--- WHAT YOU SHOULD DO ---
All lines in the records below that hold "latest" are to be shown.

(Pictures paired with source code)
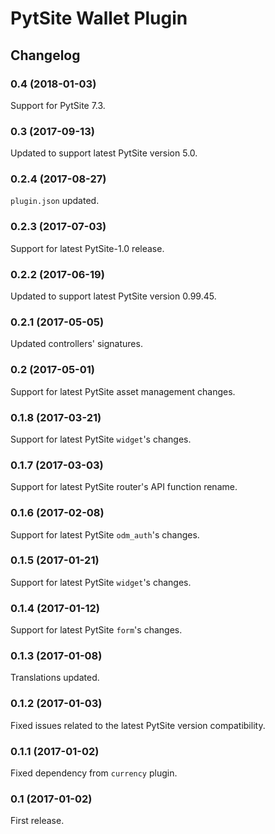 # PytSite Wallet Plugin


## Changelog


### 0.4 (2018-01-03)

Support for PytSite 7.3.


### 0.3 (2017-09-13)

Updated to support latest PytSite version 5.0.


### 0.2.4 (2017-08-27)

`plugin.json` updated.


### 0.2.3 (2017-07-03)

Support for latest PytSite-1.0 release.


### 0.2.2 (2017-06-19)

Updated to support latest PytSite version 0.99.45.


### 0.2.1 (2017-05-05)

Updated controllers' signatures.


### 0.2 (2017-05-01)

Support for latest PytSite asset management changes.


### 0.1.8 (2017-03-21)

Support for latest PytSite `widget`'s changes.


### 0.1.7 (2017-03-03)

Support for latest PytSite router's API function rename.


### 0.1.6 (2017-02-08)

Support for latest PytSite `odm_auth`'s changes.


### 0.1.5 (2017-01-21)

Support for latest PytSite `widget`'s changes.


### 0.1.4 (2017-01-12)

Support for latest PytSite `form`'s changes.


### 0.1.3 (2017-01-08)

Translations updated.


### 0.1.2 (2017-01-03)

Fixed issues related to the latest PytSite version compatibility.


### 0.1.1 (2017-01-02)

Fixed dependency from `currency` plugin.


### 0.1 (2017-01-02)

First release.
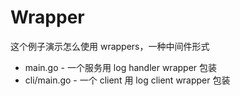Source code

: # Wrapper

这个例子演示怎么使用 wrappers，一种中间件形式

- main.go - 一个服务用 log handler wrapper 包装
- cli/main.go - 一个 client 用 log client wrapper 包装
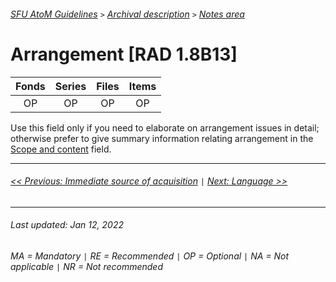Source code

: ###### [SFU AtoM Guidelines](../README.md) `>` [Archival description](overview.md) `>` [Notes area](overview.md#notes-area)

# Arrangement [RAD 1.8B13]
| Fonds 	| Series 	| Files 	| Items 	|
|:-----:	|:------:	|:-----:	|:-----:	|
|   OP    |   OP    |   OP  	|   OP  	|

Use this field only if you need to elaborate on arrangement issues in detail; otherwise prefer to give summary information relating arrangement in the [Scope and content](scope-and-content.md) field.

---
###### [<< Previous: Immediate source of acquisition](immediate-source-of-acquisition.md) `|` [Next: Language >>](language.md)
---
###### Last updated: Jan 12, 2022
###### MA = Mandatory `|` RE = Recommended `|` OP = Optional `|` NA = Not applicable `|` NR = Not recommended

--- RESULT FOR THIS TASK ---
Updated to support latest PytSite version 5.0.
Support for latest PytSite-1.0 release.
Updated to support latest PytSite version 0.99.45.
Support for latest PytSite asset management changes.
Support for latest PytSite `widget`'s changes.
Support for latest PytSite router's API function rename.
Support for latest PytSite `odm_auth`'s changes.
Support for latest PytSite `widget`'s changes.
Support for latest PytSite `form`'s changes.
Fixed issues related to the latest PytSite version compatibility.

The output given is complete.